Too little consistency. The extended downward stroke of the K is not matched by any other stroke treatment, the point size of the letters are different, there is little alignment of elements, and the sizes of the counters in the 'Os' are each a bit different.
Just too much chaos. Great design creates order out of chaos (definition: disorder and confusion). The design here increases the chaos. The elements do not relate well to each other. They are the same font, but there is not quite enough alignment or placement to convey a comfortable sense of order.
Tip: alignment and consistency help create order. Order, not chaos, most often clarifies understanding of a mark's meaning.
Lesson: a logo is an identity that should convey the qualities, attitudes, and user experience of its company.
Some other museum logos with full names
Museum logos with stacked text:
Suggestion: drop the initial portion of the logo - use just the stacked words.
Good news: the OKC MOA logo has been improved.
Saw the new version (below right) in the fall of 2015 - it has been tweaked a bit. No more awkward K nor annoying spacing. The kerning has been improved and Museum of Art is slightly bolder.
Below right: I tweaked it a bit more - made the Os and the C more consistent, improved alignment, removed the unnecessary period after W, and enlarged the baseline of text.
Thoughtless graphic materials
I got this invitation in the mail - what fun - 50s music at the Art Museum, with cocktails. It sounds like a great time. I want to go. When is it? August 15? When is that - a Thursday, a Saturday? Why didn't they tell me so I could mentally plan my schedule? I (like most of us) plan my schedule in days of the week rather than dates. More info.

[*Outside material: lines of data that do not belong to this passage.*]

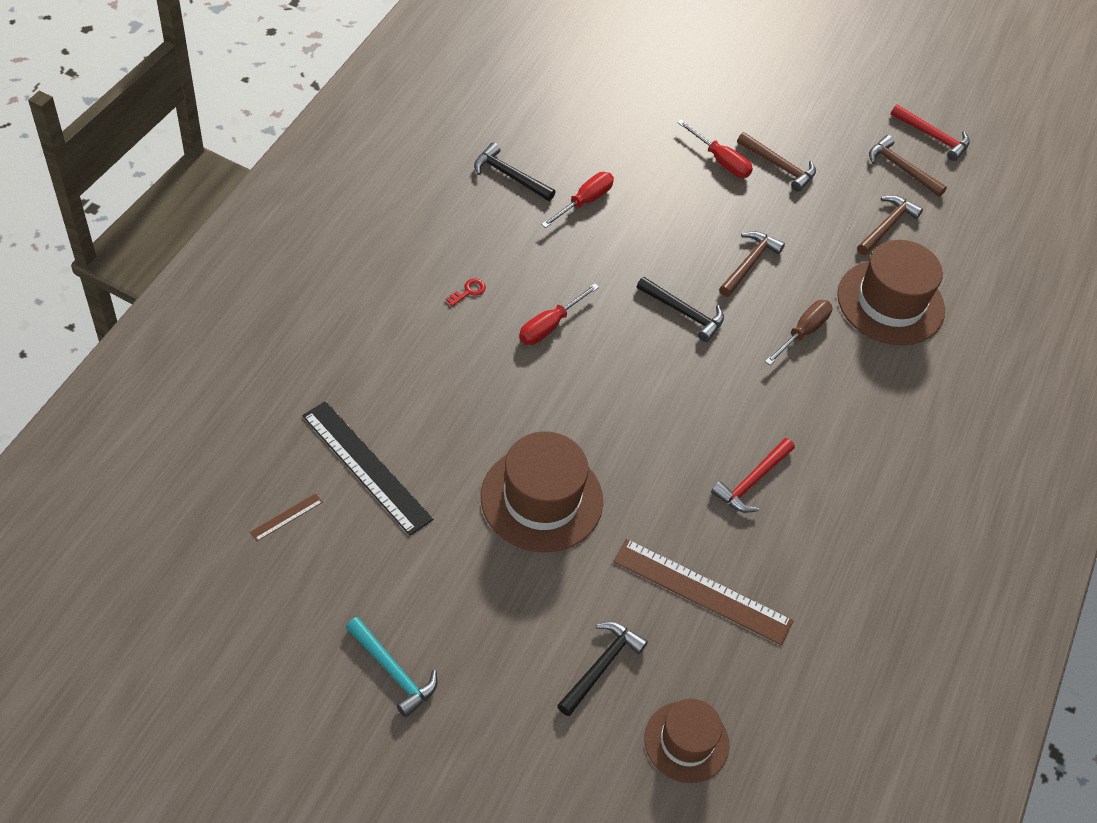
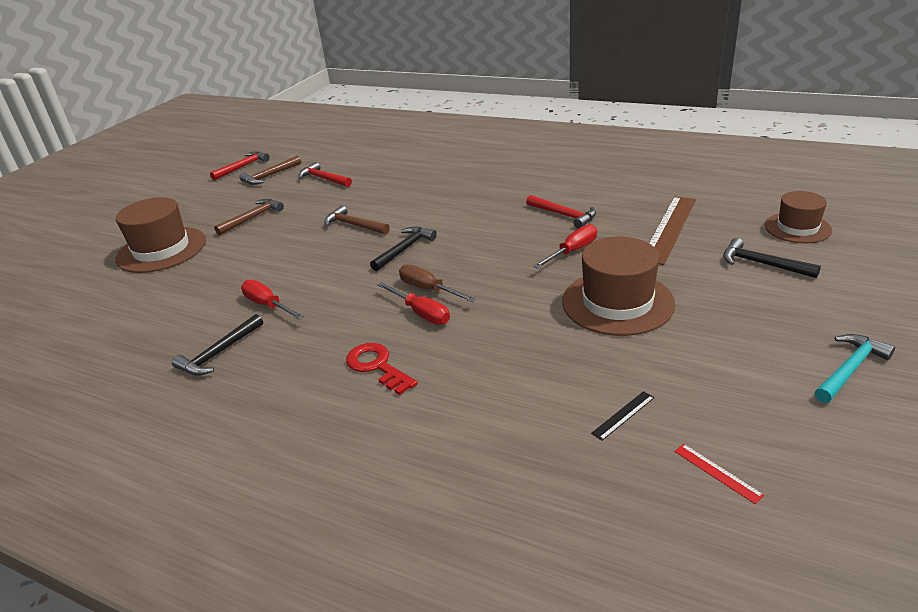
camera: 80 degrees left, 20 degrees down
brown ruler [250,493,323,541] -> red ruler [674,444,764,504]
black ruler [302,401,434,536] -> black ruler [591,391,654,441], size x0.42
red key [446,279,486,306] -> red key [346,343,418,395], size x1.92
red screwdriver [677,120,753,178] -> red screwdriver moved to [533,224,597,269]
brown screwdriver [765,300,833,365] -> brown screwdriver moved to [399,265,476,302]
brown hat [837,240,945,345] -> brown hat moved to [115,197,206,273]
brown hammer [857,195,923,255] -> red hammer [298,162,352,187]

I had to change my password.
On the Oklahoma City Museum of Art website, this dialog box came up, asking how I could be reached:
How may we reach you? Yes, do not e-mail or No, Do Not E-mail. (?)

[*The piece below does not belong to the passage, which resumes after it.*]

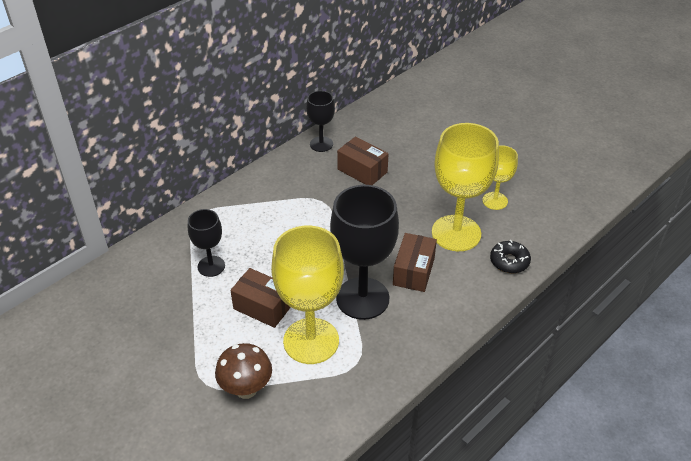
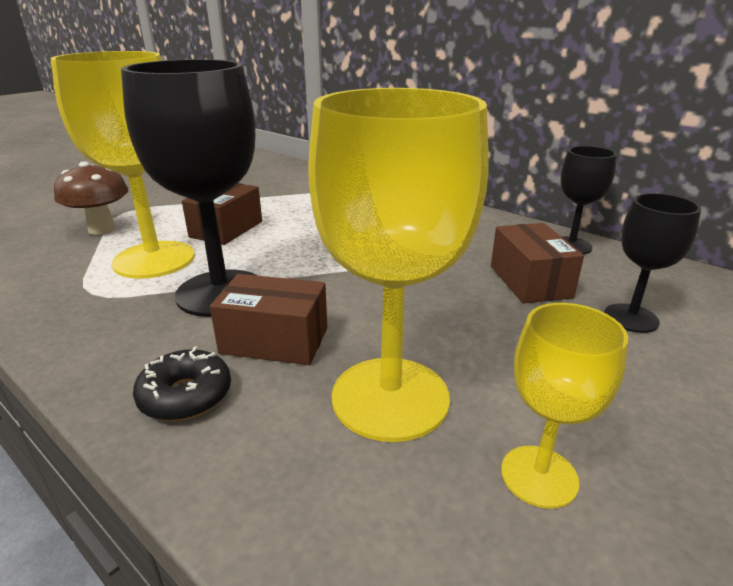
camera: 85 degrees right, 15 degrees down
black goblet [188,209,225,277] -> black goblet moved to [604,193,701,333]
brown box [337,136,388,185] -> brown box turned 45 degrees counterclockwise [491,223,584,304]
black donut [490,240,531,273] -> black donut moved to [133,346,231,421]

Design criteria to consider:
• Convey a positive attitude, not a negative one.
• Align the baselines of the media and the options.
• Align the media to a flush right margin, closer to the options.
• Remove white space from within the box - tighten up the info.
• Strive to convey positive requests and information, rather than emphasizing the negative.
• Design should be user-friendly. Consider the user when making design decisions.
Error in exhibit installation
This is Leaf/Paddle/Petal, one of George Nelson's innovative 1950s-era clocks. He designed clocks so that the hour markings would be oriented in a familiar orientation: the 12 and 6 formed a vertical line and the 3 and 9 formed a horizontal line, as shown in the catalog entry above.
When I visited the Nelson exhibit at the OKCMOA, I noticed immediately that two of the clocks were mounted incorrectly. The photo below shows how Leaf/Paddle/Petal was mounted incorrectly. Other clocks were also mounted incorrectly, but Leaf/Paddle/Petal was the most obvious error.
To address the error, I asked a curator at the museum and was abruptly told that I had to contact the exhibit owner, the Vitra Design Museum in Germany; the OKC Museum of Art could do nothing about the mistake. So, I contacted Vitra in Germany and received a response (copied to the museum) that the clocks should have been mounted as shown in the catalog. Major league museums pay better attention to detail when mounting shows.
Lesson: The museum, as the repository and archive of art and design for central Oklahoma, has an obligation to accurately portray designers' intents. The general public, scholars, researchers, and art historians need to be able to trust that the institution will exhibit artifacts correctly.